BEGIN EXERCISE MATERIAL
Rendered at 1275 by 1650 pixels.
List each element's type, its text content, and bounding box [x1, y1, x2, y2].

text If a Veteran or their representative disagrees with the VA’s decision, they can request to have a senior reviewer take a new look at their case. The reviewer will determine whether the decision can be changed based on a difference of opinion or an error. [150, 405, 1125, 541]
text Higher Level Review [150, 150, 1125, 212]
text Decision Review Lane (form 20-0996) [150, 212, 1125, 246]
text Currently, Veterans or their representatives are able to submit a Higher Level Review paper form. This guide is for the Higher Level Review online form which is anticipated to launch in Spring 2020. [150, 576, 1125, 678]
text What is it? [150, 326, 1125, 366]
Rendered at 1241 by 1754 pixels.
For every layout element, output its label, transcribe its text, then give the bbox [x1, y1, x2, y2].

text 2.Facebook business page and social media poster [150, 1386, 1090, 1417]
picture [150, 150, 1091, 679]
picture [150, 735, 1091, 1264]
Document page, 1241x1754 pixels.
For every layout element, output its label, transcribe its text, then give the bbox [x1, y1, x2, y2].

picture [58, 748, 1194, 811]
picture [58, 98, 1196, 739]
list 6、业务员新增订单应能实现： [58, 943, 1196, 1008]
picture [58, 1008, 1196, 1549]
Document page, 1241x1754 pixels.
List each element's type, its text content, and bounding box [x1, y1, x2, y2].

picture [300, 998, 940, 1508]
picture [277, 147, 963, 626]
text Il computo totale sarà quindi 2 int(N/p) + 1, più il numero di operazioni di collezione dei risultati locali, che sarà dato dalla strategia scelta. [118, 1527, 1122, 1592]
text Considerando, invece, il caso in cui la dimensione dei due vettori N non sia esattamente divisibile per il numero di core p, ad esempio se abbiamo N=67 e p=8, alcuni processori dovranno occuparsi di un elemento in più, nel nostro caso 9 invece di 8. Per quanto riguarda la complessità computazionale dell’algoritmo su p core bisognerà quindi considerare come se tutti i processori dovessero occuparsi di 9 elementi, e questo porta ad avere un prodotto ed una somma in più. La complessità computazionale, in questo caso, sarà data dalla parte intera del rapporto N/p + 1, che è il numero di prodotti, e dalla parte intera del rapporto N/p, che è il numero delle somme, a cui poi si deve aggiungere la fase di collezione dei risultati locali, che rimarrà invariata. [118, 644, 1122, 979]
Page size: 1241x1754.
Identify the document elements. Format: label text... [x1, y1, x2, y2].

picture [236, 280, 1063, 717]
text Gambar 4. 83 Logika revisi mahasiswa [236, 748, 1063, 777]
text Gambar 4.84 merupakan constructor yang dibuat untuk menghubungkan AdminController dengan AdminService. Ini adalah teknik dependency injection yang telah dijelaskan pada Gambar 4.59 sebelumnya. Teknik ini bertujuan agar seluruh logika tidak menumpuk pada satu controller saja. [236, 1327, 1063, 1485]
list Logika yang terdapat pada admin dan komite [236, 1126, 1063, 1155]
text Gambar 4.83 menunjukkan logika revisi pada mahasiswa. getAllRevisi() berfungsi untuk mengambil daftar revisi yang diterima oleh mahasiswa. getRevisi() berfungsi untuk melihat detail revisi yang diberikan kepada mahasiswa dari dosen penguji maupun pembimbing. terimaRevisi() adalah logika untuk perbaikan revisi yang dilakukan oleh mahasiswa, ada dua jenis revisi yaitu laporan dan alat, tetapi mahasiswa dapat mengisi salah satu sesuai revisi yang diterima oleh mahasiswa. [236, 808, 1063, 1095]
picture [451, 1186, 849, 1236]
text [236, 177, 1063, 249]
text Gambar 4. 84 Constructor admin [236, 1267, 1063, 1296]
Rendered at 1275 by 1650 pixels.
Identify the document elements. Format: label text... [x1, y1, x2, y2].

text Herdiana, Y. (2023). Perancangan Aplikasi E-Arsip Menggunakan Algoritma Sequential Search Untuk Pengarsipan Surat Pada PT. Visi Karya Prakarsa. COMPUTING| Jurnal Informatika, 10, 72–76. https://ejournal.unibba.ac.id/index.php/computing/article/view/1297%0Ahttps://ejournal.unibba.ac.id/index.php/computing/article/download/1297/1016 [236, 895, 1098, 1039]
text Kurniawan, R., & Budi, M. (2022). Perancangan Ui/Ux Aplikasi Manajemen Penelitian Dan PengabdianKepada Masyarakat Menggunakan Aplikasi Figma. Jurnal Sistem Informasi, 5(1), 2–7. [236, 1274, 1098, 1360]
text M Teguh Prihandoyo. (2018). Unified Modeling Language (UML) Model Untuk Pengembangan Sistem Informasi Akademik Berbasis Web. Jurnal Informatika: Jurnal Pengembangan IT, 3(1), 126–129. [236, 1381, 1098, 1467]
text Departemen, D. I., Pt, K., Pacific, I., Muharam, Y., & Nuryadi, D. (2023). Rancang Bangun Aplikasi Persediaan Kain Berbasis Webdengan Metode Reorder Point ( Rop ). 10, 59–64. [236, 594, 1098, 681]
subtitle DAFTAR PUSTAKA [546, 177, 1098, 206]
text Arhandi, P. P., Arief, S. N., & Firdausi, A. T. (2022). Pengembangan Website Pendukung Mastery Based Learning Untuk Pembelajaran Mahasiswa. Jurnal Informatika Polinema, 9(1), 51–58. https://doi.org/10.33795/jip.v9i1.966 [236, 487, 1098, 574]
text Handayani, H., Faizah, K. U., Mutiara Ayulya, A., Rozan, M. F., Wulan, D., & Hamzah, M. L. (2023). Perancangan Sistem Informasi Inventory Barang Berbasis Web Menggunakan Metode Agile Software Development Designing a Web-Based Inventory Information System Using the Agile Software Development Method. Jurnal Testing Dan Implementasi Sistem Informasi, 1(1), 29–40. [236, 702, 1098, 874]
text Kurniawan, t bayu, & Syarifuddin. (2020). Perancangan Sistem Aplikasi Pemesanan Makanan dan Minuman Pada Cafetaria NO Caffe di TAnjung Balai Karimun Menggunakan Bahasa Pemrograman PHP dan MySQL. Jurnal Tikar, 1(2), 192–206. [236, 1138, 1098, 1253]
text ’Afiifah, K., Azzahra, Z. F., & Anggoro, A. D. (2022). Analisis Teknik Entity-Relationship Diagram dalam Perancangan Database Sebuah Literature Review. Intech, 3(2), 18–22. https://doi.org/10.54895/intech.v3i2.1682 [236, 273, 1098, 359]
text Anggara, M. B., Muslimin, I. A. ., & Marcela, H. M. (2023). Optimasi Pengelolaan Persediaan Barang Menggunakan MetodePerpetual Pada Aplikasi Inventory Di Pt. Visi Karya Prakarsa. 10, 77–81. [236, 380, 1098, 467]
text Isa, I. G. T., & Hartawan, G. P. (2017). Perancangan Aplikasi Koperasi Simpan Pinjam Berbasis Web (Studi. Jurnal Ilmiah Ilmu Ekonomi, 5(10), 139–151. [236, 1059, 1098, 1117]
END EXERCISE MATERIAL
=== PROBLEM DETAILS ===
Write down the full listing again, exactly.

=== YOUR SOLUTION ===
Rendered at 1275 by 1650 pixels.
List each element's type, its text content, and bounding box [x1, y1, x2, y2].

text If a Veteran or their representative disagrees with the VA’s decision, they can request to have a senior reviewer take a new look at their case. The reviewer will determine whether the decision can be changed based on a difference of opinion or an error. [150, 405, 1125, 541]
text Higher Level Review [150, 150, 1125, 212]
text Decision Review Lane (form 20-0996) [150, 212, 1125, 246]
text Currently, Veterans or their representatives are able to submit a Higher Level Review paper form. This guide is for the Higher Level Review online form which is anticipated to launch in Spring 2020. [150, 576, 1125, 678]
text What is it? [150, 326, 1125, 366]
Rendered at 1241 by 1754 pixels.
For every layout element, output its label, transcribe its text, then give the bbox [x1, y1, x2, y2].

text 2.Facebook business page and social media poster [150, 1386, 1090, 1417]
picture [150, 150, 1091, 679]
picture [150, 735, 1091, 1264]
Document page, 1241x1754 pixels.
For every layout element, output its label, transcribe its text, then give the bbox [x1, y1, x2, y2].

picture [58, 748, 1194, 811]
picture [58, 98, 1196, 739]
list 6、业务员新增订单应能实现： [58, 943, 1196, 1008]
picture [58, 1008, 1196, 1549]
Document page, 1241x1754 pixels.
List each element's type, its text content, and bounding box [x1, y1, x2, y2].

picture [300, 998, 940, 1508]
picture [277, 147, 963, 626]
text Il computo totale sarà quindi 2 int(N/p) + 1, più il numero di operazioni di collezione dei risultati locali, che sarà dato dalla strategia scelta. [118, 1527, 1122, 1592]
text Considerando, invece, il caso in cui la dimensione dei due vettori N non sia esattamente divisibile per il numero di core p, ad esempio se abbiamo N=67 e p=8, alcuni processori dovranno occuparsi di un elemento in più, nel nostro caso 9 invece di 8. Per quanto riguarda la complessità computazionale dell’algoritmo su p core bisognerà quindi considerare come se tutti i processori dovessero occuparsi di 9 elementi, e questo porta ad avere un prodotto ed una somma in più. La complessità computazionale, in questo caso, sarà data dalla parte intera del rapporto N/p + 1, che è il numero di prodotti, e dalla parte intera del rapporto N/p, che è il numero delle somme, a cui poi si deve aggiungere la fase di collezione dei risultati locali, che rimarrà invariata. [118, 644, 1122, 979]
Page size: 1241x1754.
Identify the document elements. Format: label text... [x1, y1, x2, y2].

picture [236, 280, 1063, 717]
text Gambar 4. 83 Logika revisi mahasiswa [236, 748, 1063, 777]
text Gambar 4.84 merupakan constructor yang dibuat untuk menghubungkan AdminController dengan AdminService. Ini adalah teknik dependency injection yang telah dijelaskan pada Gambar 4.59 sebelumnya. Teknik ini bertujuan agar seluruh logika tidak menumpuk pada satu controller saja. [236, 1327, 1063, 1485]
list Logika yang terdapat pada admin dan komite [236, 1126, 1063, 1155]
text Gambar 4.83 menunjukkan logika revisi pada mahasiswa. getAllRevisi() berfungsi untuk mengambil daftar revisi yang diterima oleh mahasiswa. getRevisi() berfungsi untuk melihat detail revisi yang diberikan kepada mahasiswa dari dosen penguji maupun pembimbing. terimaRevisi() adalah logika untuk perbaikan revisi yang dilakukan oleh mahasiswa, ada dua jenis revisi yaitu laporan dan alat, tetapi mahasiswa dapat mengisi salah satu sesuai revisi yang diterima oleh mahasiswa. [236, 808, 1063, 1095]
picture [451, 1186, 849, 1236]
text [236, 177, 1063, 249]
text Gambar 4. 84 Constructor admin [236, 1267, 1063, 1296]
Rendered at 1275 by 1650 pixels.
Identify the document elements. Format: label text... [x1, y1, x2, y2].

text Herdiana, Y. (2023). Perancangan Aplikasi E-Arsip Menggunakan Algoritma Sequential Search Untuk Pengarsipan Surat Pada PT. Visi Karya Prakarsa. COMPUTING| Jurnal Informatika, 10, 72–76. https://ejournal.unibba.ac.id/index.php/computing/article/view/1297%0Ahttps://ejournal.unibba.ac.id/index.php/computing/article/download/1297/1016 [236, 895, 1098, 1039]
text Kurniawan, R., & Budi, M. (2022). Perancangan Ui/Ux Aplikasi Manajemen Penelitian Dan PengabdianKepada Masyarakat Menggunakan Aplikasi Figma. Jurnal Sistem Informasi, 5(1), 2–7. [236, 1274, 1098, 1360]
text M Teguh Prihandoyo. (2018). Unified Modeling Language (UML) Model Untuk Pengembangan Sistem Informasi Akademik Berbasis Web. Jurnal Informatika: Jurnal Pengembangan IT, 3(1), 126–129. [236, 1381, 1098, 1467]
text Departemen, D. I., Pt, K., Pacific, I., Muharam, Y., & Nuryadi, D. (2023). Rancang Bangun Aplikasi Persediaan Kain Berbasis Webdengan Metode Reorder Point ( Rop ). 10, 59–64. [236, 594, 1098, 681]
subtitle DAFTAR PUSTAKA [546, 177, 1098, 206]
text Arhandi, P. P., Arief, S. N., & Firdausi, A. T. (2022). Pengembangan Website Pendukung Mastery Based Learning Untuk Pembelajaran Mahasiswa. Jurnal Informatika Polinema, 9(1), 51–58. https://doi.org/10.33795/jip.v9i1.966 [236, 487, 1098, 574]
text Handayani, H., Faizah, K. U., Mutiara Ayulya, A., Rozan, M. F., Wulan, D., & Hamzah, M. L. (2023). Perancangan Sistem Informasi Inventory Barang Berbasis Web Menggunakan Metode Agile Software Development Designing a Web-Based Inventory Information System Using the Agile Software Development Method. Jurnal Testing Dan Implementasi Sistem Informasi, 1(1), 29–40. [236, 702, 1098, 874]
text Kurniawan, t bayu, & Syarifuddin. (2020). Perancangan Sistem Aplikasi Pemesanan Makanan dan Minuman Pada Cafetaria NO Caffe di TAnjung Balai Karimun Menggunakan Bahasa Pemrograman PHP dan MySQL. Jurnal Tikar, 1(2), 192–206. [236, 1138, 1098, 1253]
text ’Afiifah, K., Azzahra, Z. F., & Anggoro, A. D. (2022). Analisis Teknik Entity-Relationship Diagram dalam Perancangan Database Sebuah Literature Review. Intech, 3(2), 18–22. https://doi.org/10.54895/intech.v3i2.1682 [236, 273, 1098, 359]
text Anggara, M. B., Muslimin, I. A. ., & Marcela, H. M. (2023). Optimasi Pengelolaan Persediaan Barang Menggunakan MetodePerpetual Pada Aplikasi Inventory Di Pt. Visi Karya Prakarsa. 10, 77–81. [236, 380, 1098, 467]
text Isa, I. G. T., & Hartawan, G. P. (2017). Perancangan Aplikasi Koperasi Simpan Pinjam Berbasis Web (Studi. Jurnal Ilmiah Ilmu Ekonomi, 5(10), 139–151. [236, 1059, 1098, 1117]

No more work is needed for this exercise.